Tenía la ansiedad agarrada a mi garganta como un anzuelo: llegaba tarde al gremio. «No puedo enojar a la Maestra Botellera el primer día», pensé. Nadé veloz por el Mercado de las Ranas, sin detenerme ante los puestos de los Rescatadores, llenos de cachivaches humanos extraídos de los barcos hundidos.

Por fin llegué ante la majestuosa sede de los Botelleros, una monumental piedra pómez de color perla que se abría en múltiples cavidades. Había soñado con entrar en ella desde que era un pequeño sireno y hoy, por fin, podría descubrir aquel lugar místico. Nadie en Submarinia sabía en qué se ocupaba el gremio ni el origen de su extraño nombre: yo mismo ignoraba por qué me habían elegido.

Me llené las branquias de agua y ascendí hasta la cueva de entrada, situada en la cúspide. Encontré un taller vacío en el que pronto apareció la Maestra Botellera con una tabla de arcilla en la mano.

—Poncio Tritón, supongo. —Ni siquiera levantó la mirada de sus anotaciones.

—Sí, señora —respondí, con el tono más respetuoso que encontré.

—Coge un mandil —ordenó, señalando un coral rojo de cuyas ramas colgaba un solitario delantal color crema—, y sígueme. Los demás ya han empezado.

Me guio hasta la sala principal por estrechos pasadizos iluminados por peces abisales luminiscentes. Era una gigantesca caverna con incontables estanterías llenas de hileras de botellas. Las había grandes, pequeñas, de vidrios oscuros y claros; algunas llevaban mucho tiempo allí y otras, muy poco. Y todas, sin excepción, tenían un mensaje del mundo humano en su interior.

Me explicó que, por ley, los Rescatadores tenían que llevar al gremio las botellas que hallaban flotando a la deriva. Una docena de sirenas iba y venía por la sala, ataviadas con delantales iguales al mío.
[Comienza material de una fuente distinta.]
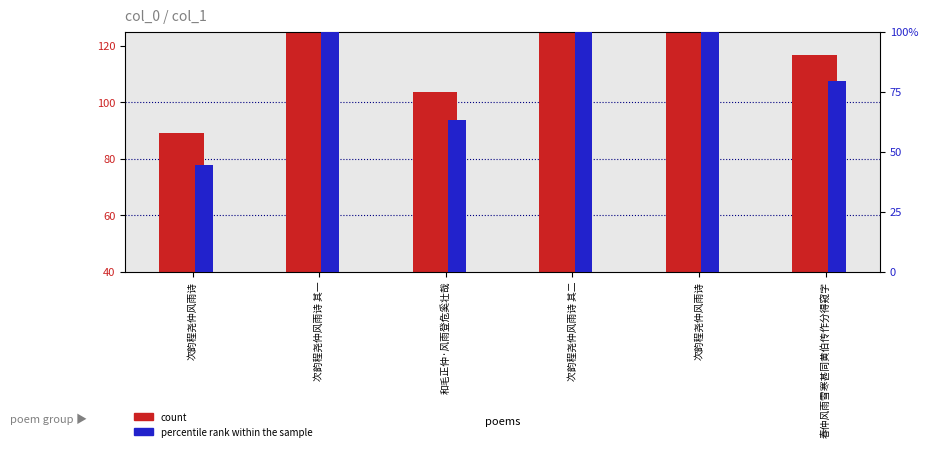

Which series has the largest range (max minus min)?

percentile rank within the sample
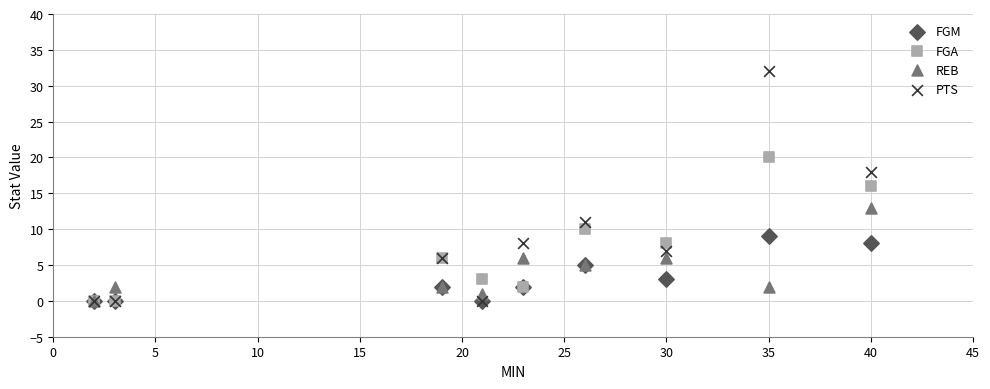

What are all the series names shown in the legend?

FGM, FGA, REB, PTS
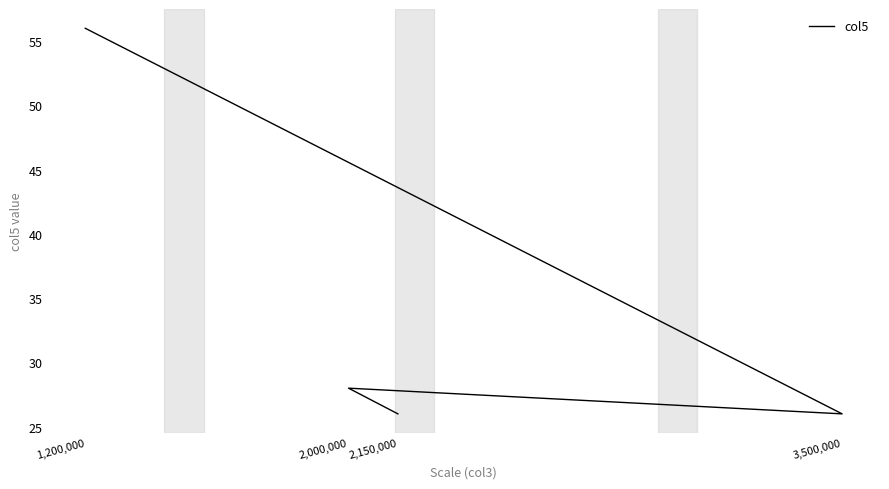

Is it true that the value at 2,150,000 is 14?

False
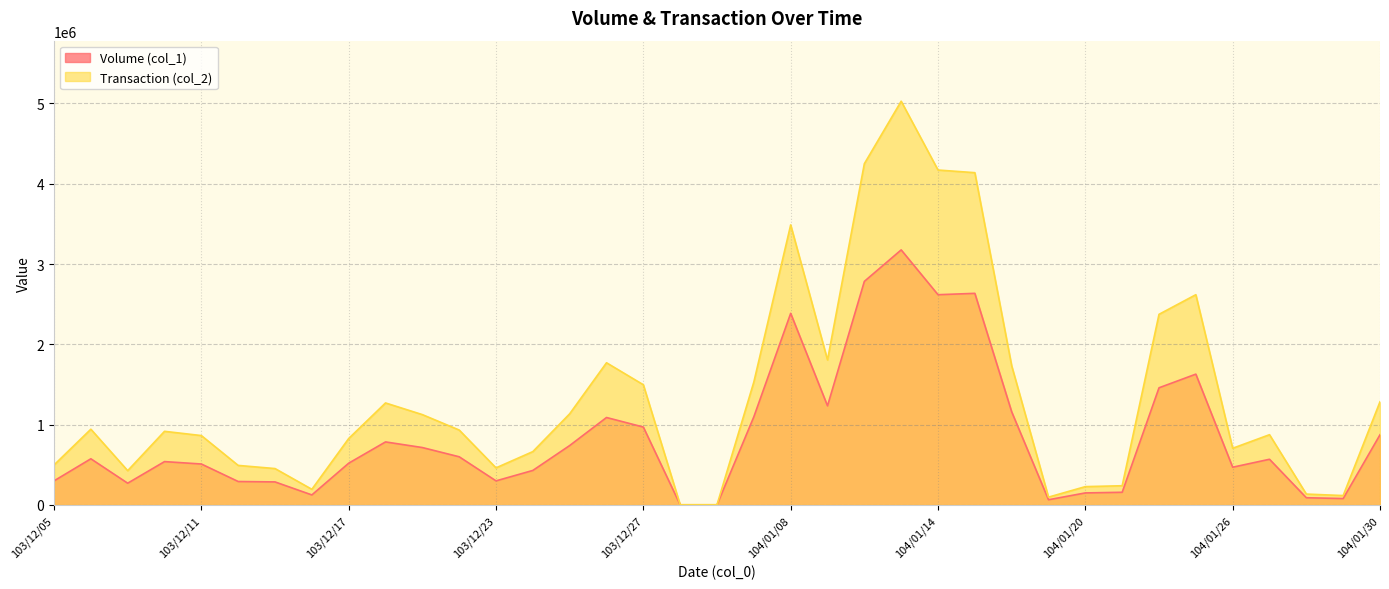

What is the difference between the maximum and minimum values in the Volume (col_1) series?

3174000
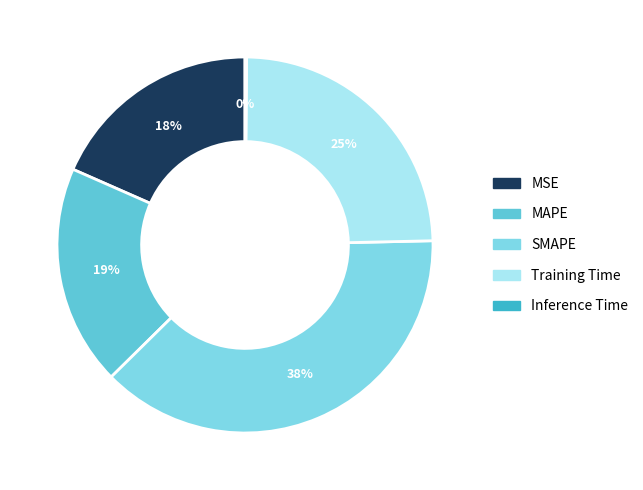

Is there a majority slice in this chart?

No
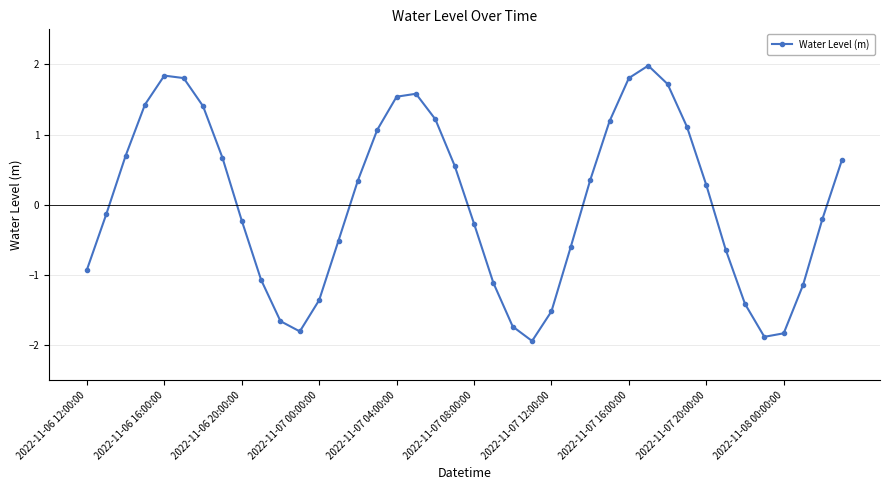

What is the difference between the maximum and minimum values?

3.9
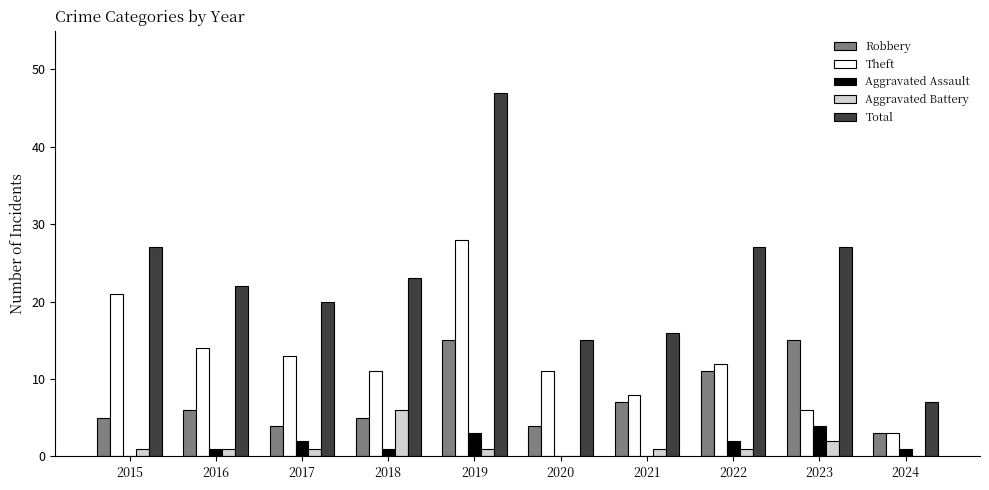

How many distinct data groups are displayed?

5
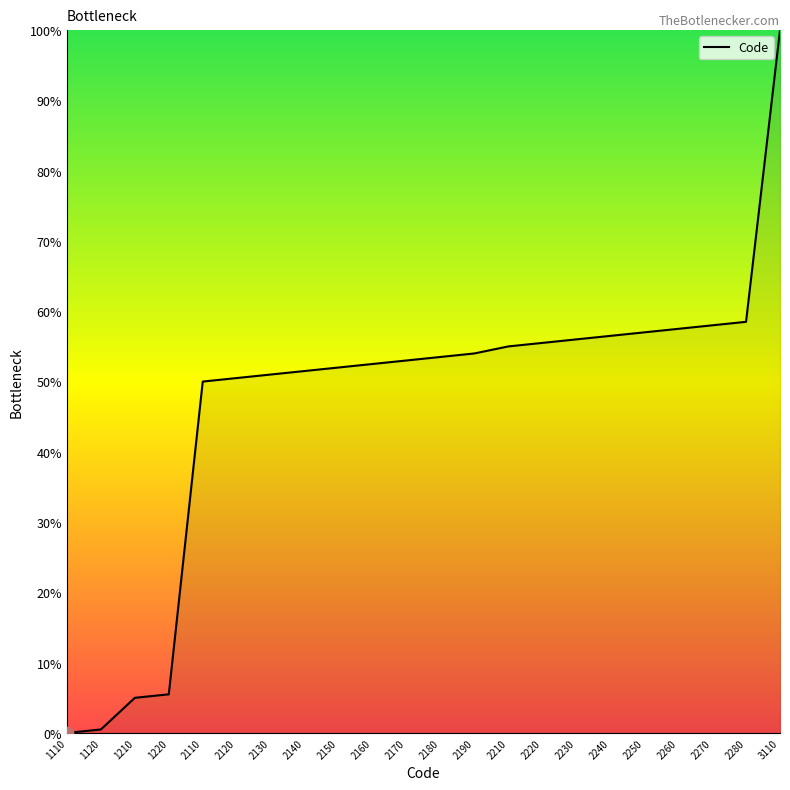

Approximately how many times larger is the value at 2180 compared to 2190?

1.0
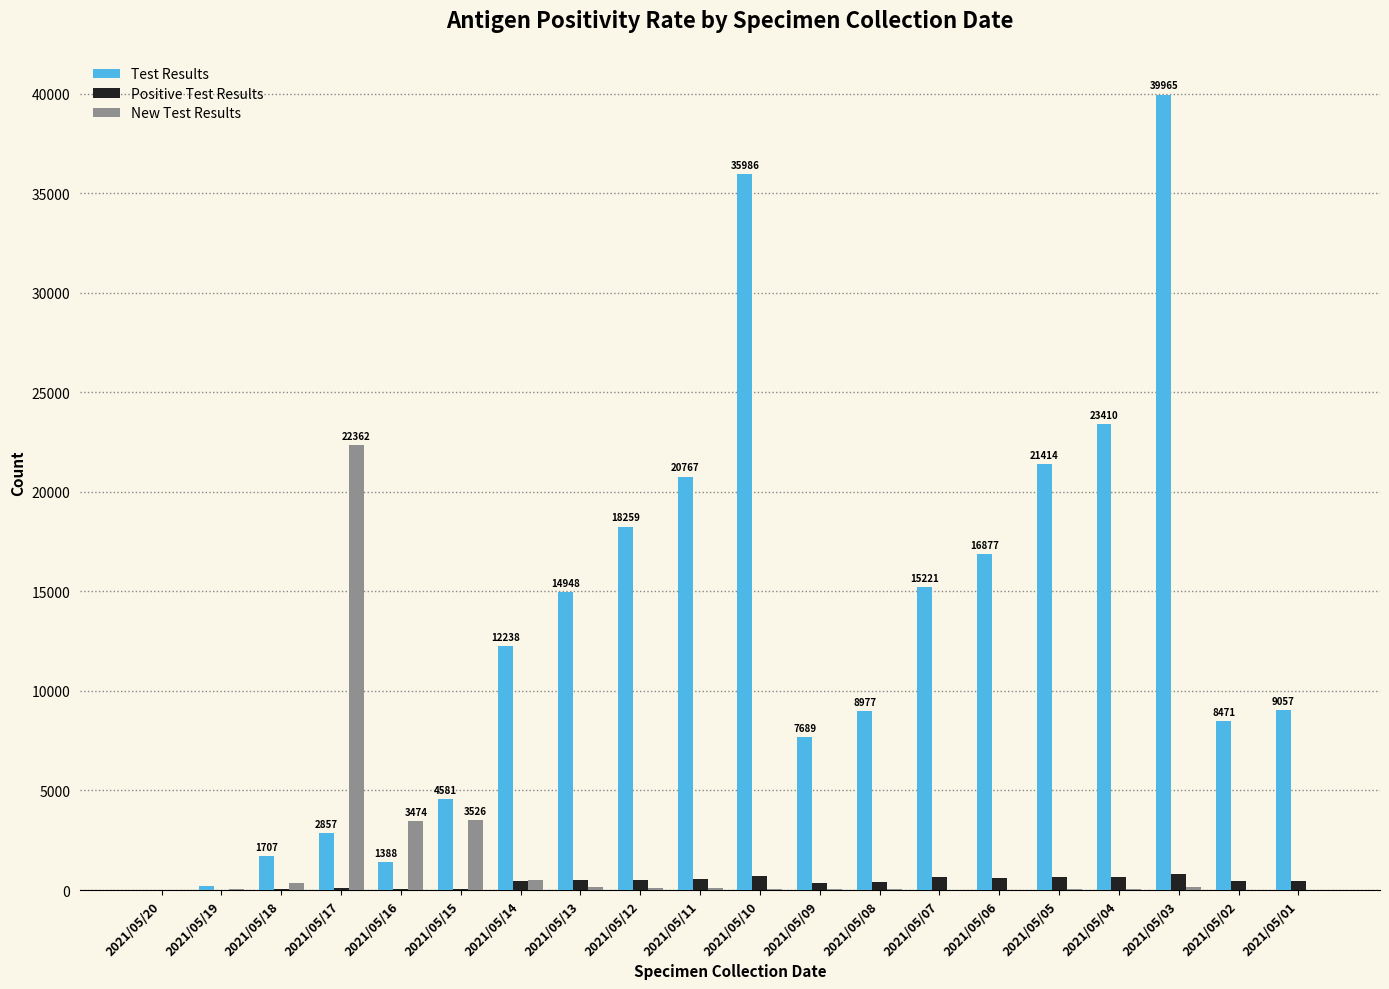

What is the approximate value of Positive Test Results at 2021/05/12, to the nearest 10?

520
Durante horas, nos ocupamos en extraer con cuidado los mensajes de sus recipientes, leerlos y clasificarlos por nivel de tristeza. Los que no transmitían este sentimiento, eran descartados.

A mediodía, sonó una campana. Entonces todos mis compañeros se distribuyeron en torno a los cajones donde habíamos ido depositando los mensajes. Los más veteranos fueron asignados a los más intensos y así sucesivamente.

—¿Y ahora? —pregunté a una compañera que se había colocado a mi lado.

—¿Te has perdido la explicación de la mañana? —Asentí, algo perdido—. Ahora te lo comes. —Introdujo por su boca de labios gruesos un papelito que previamente había reducido a un finísimo rollo.

Hice lo que me decía. Al poco de ingerirlo, una pena amarga comenzó a extenderse por mi organismo, como si toda la desesperanza de quien la escribió habitara ahora en mí. Entonces trajeron las caracolas. Era casi la hora de finalizar la jornada. La Maestra se colocó delante de nosotros y dijo con orgullo:

—Cantad, botelleros. Vuestras canciones se enroscarán en el oído de los náufragos, en el alma de los marineros, en los corazones de los bañistas. Y los atraerán a nuestros dominios y serán su perdición, y así Submarinia seguirá prosperando gracias a sus tesoros hundidos.